The consultations would include bettering operations and improving efficiency for the passenger vehicle market
Maruti Suzuki India has hired consultants KPMG and PricewaterhouseCoopers (PwC) for advice on mitigating impact of the downturn in the auto sector, reports Mint.
The consultations would include bettering operations and improving efficiency for the passenger vehicle market, the article quoted sources as saying. The move indicates the management’s resolve to tide over the storm and reveals that it does not view the slowdown as short term.
Both consultancies had in a Maruti Suzuki Suppliers Welfare Association meeting on September 11 shared measures with vendors for managing the crisis and also outlined reasons for the slowdown, the report said.
Moneycontrol could not independently verify the report.
PwC was chosen because it has experience advising European auto part makers during the economic downturn in 2008-10. “Suppliers have been the biggest casualty of the slowdown as most of them had to retrench a lot of their employees to reduce operational cost. This also shows the maturity of Maruti as a company as well,” the article quotes a source as saying.

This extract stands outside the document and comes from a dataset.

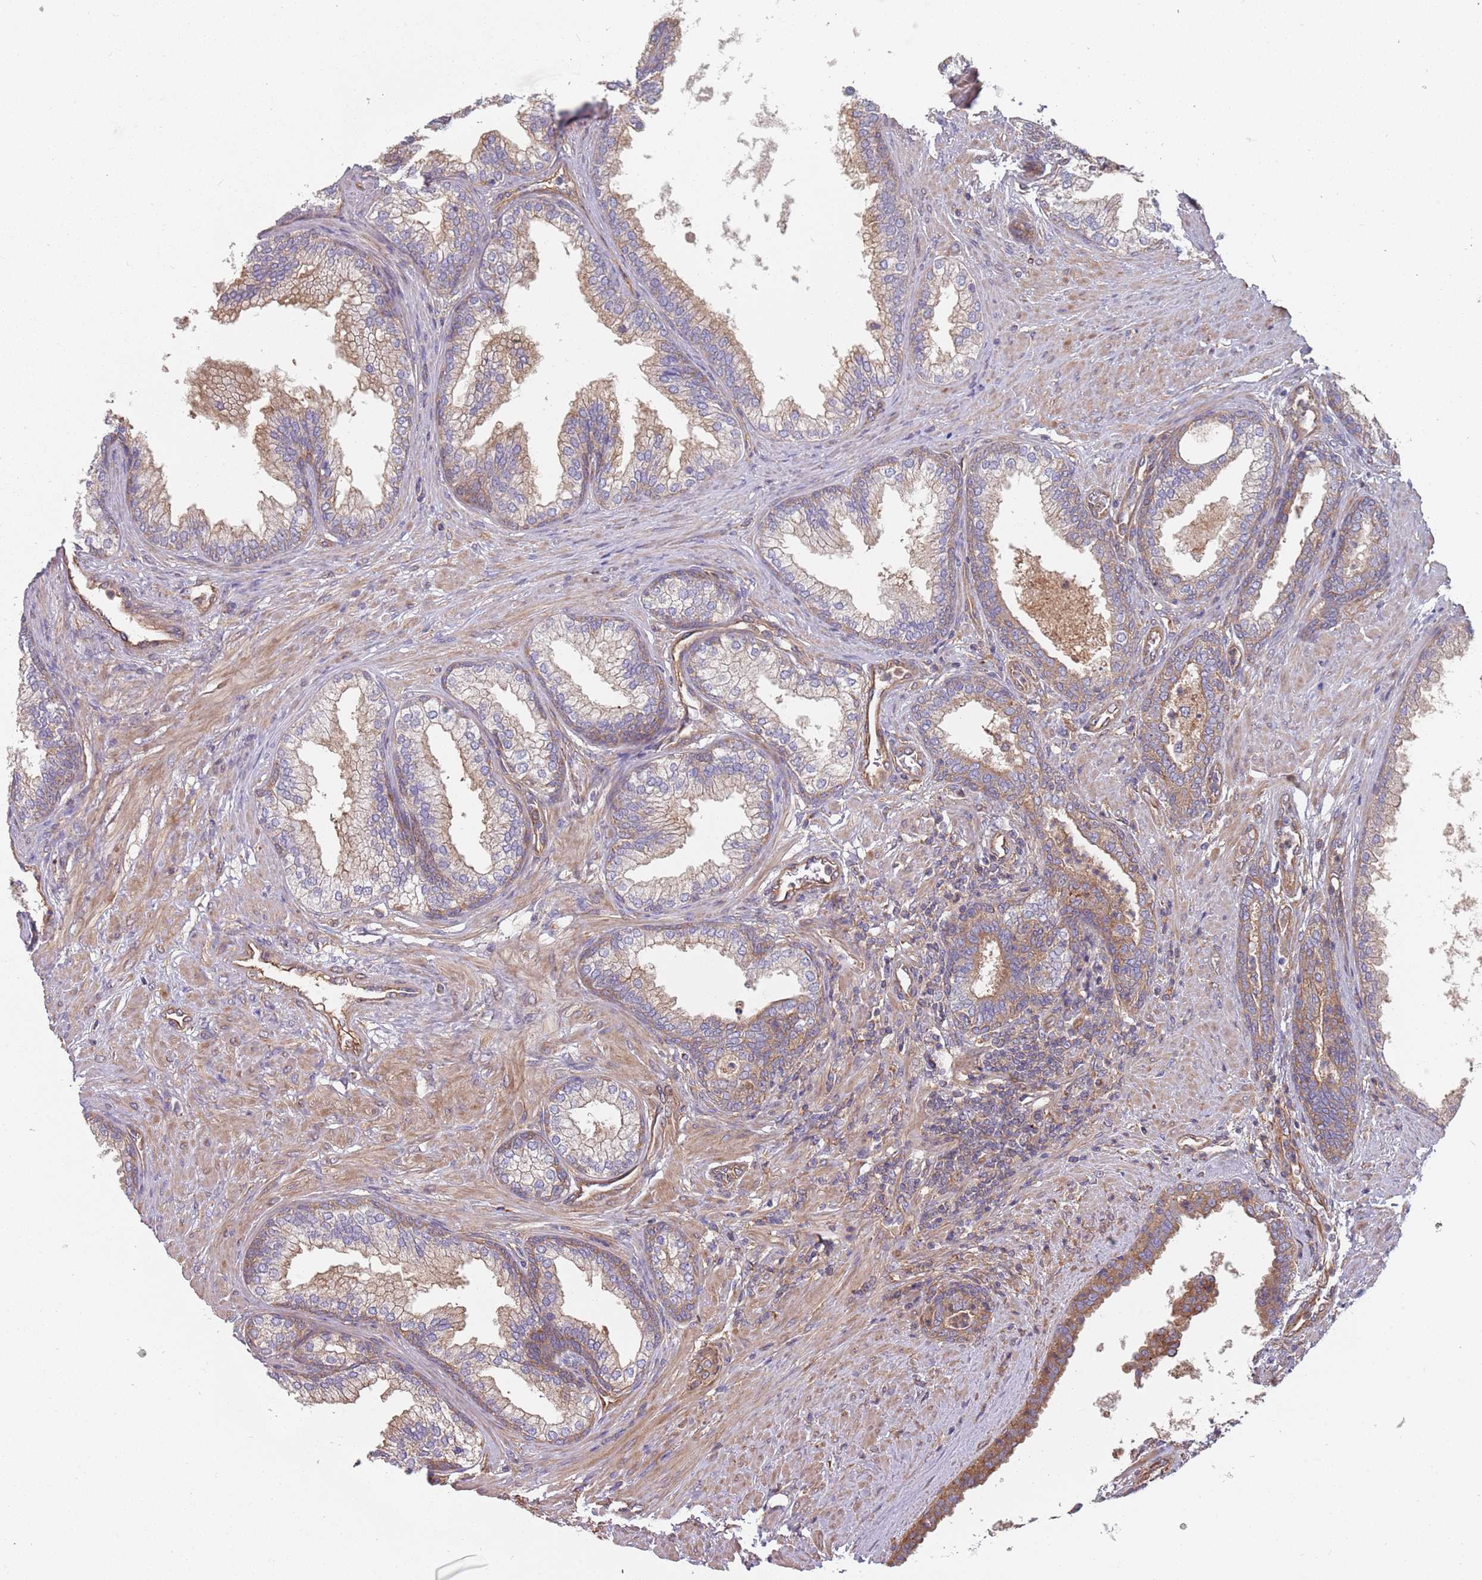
{"staining": {"intensity": "moderate", "quantity": "<25%", "location": "cytoplasmic/membranous"}, "tissue": "prostate", "cell_type": "Glandular cells", "image_type": "normal", "snomed": [{"axis": "morphology", "description": "Normal tissue, NOS"}, {"axis": "topography", "description": "Prostate"}], "caption": "A brown stain highlights moderate cytoplasmic/membranous positivity of a protein in glandular cells of benign prostate.", "gene": "SPDL1", "patient": {"sex": "male", "age": 76}}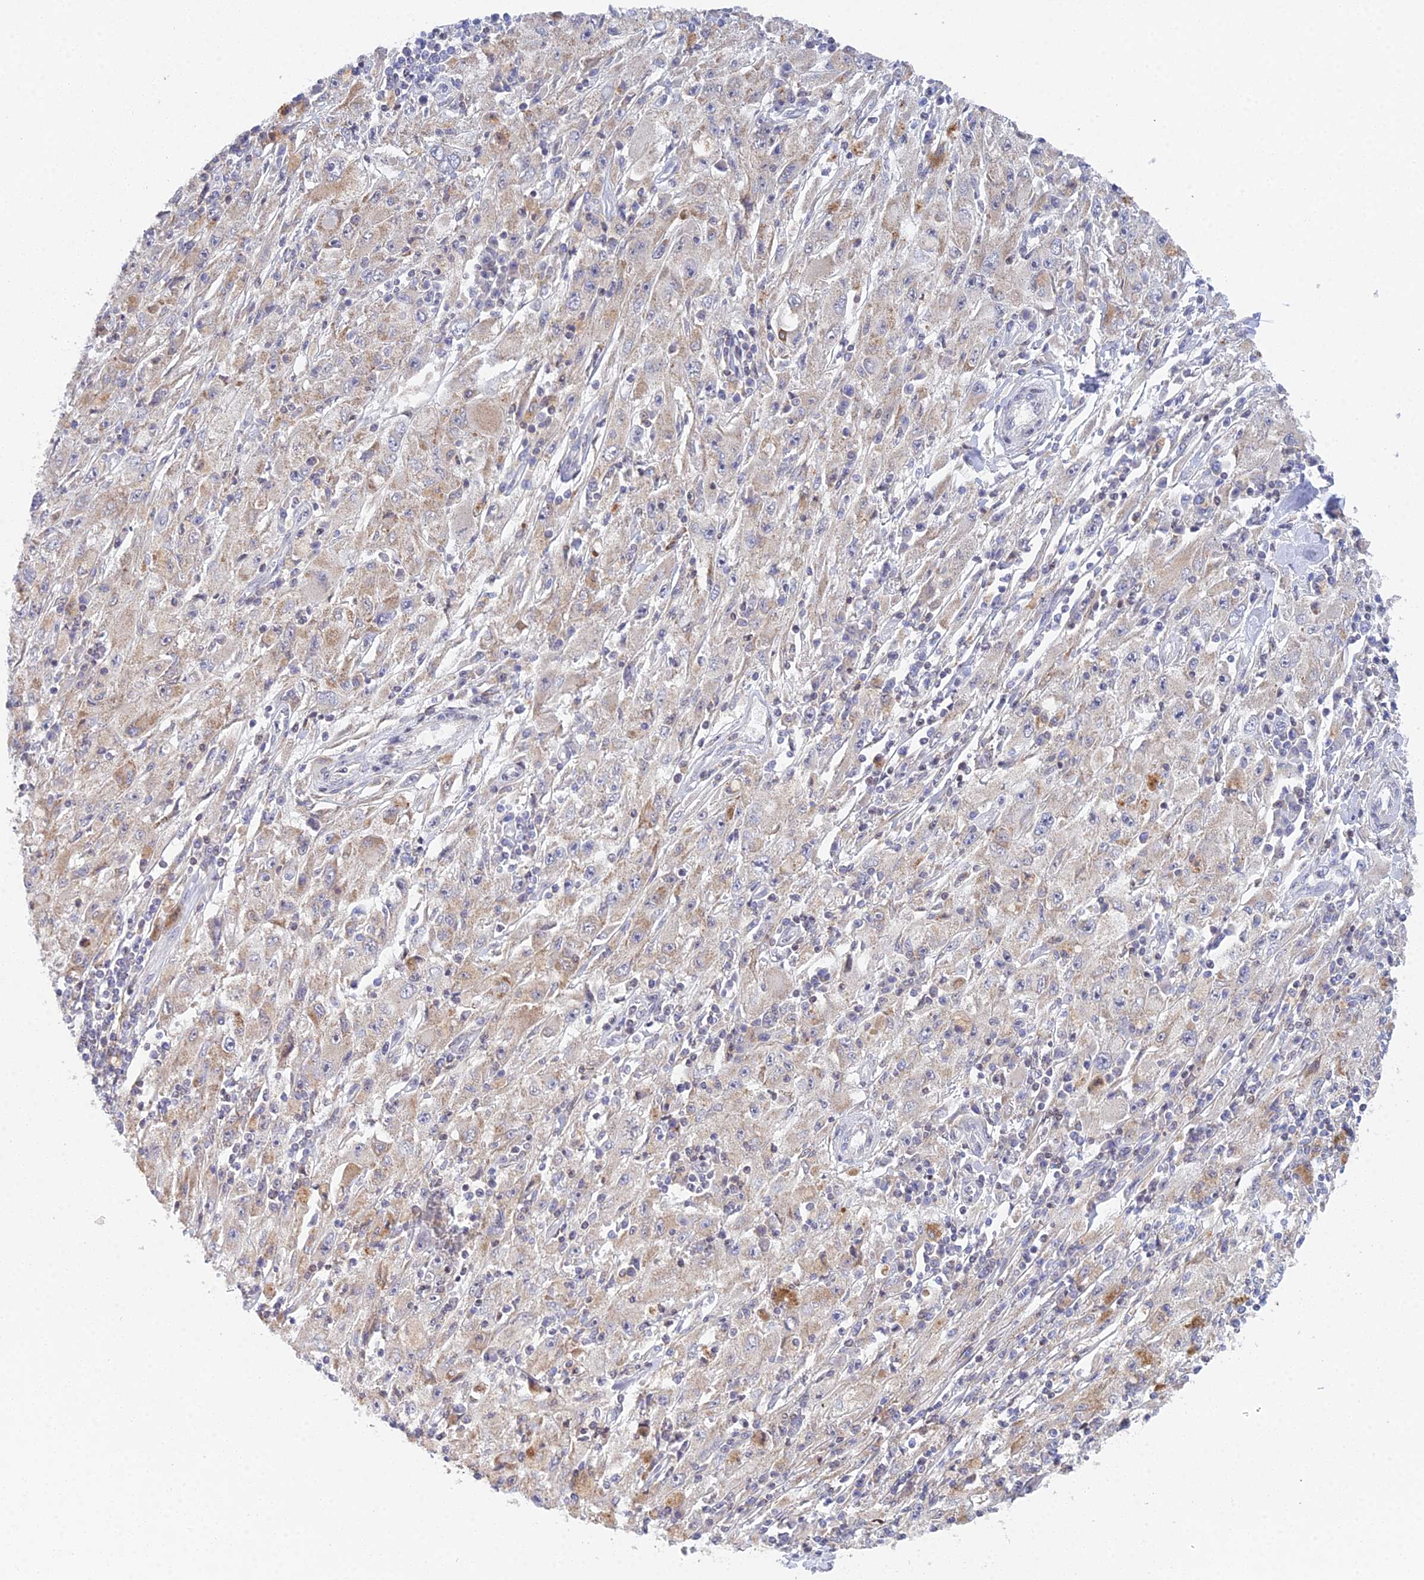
{"staining": {"intensity": "negative", "quantity": "none", "location": "none"}, "tissue": "melanoma", "cell_type": "Tumor cells", "image_type": "cancer", "snomed": [{"axis": "morphology", "description": "Malignant melanoma, Metastatic site"}, {"axis": "topography", "description": "Skin"}], "caption": "An image of human melanoma is negative for staining in tumor cells.", "gene": "ELOA2", "patient": {"sex": "male", "age": 53}}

Reeling under a severe slowdown, it had reduced its production by 33.99 percent in August, making it the seventh straight month that India’s largest carmaker reduced its output.
It produced a total of 111,370 units in August as against 168,725 units in the year-ago month, Maruti said in an exchange filing on September 2.
The company also cut its temporary workforce in August by over 3,000. RC Bhargava, its Chairman, attributed the job cuts to the ongoing slump in the automobile industry. “Permanent workers have not been impacted, but contracts of the temporary workers were not renewed due to the slowdown,” he said.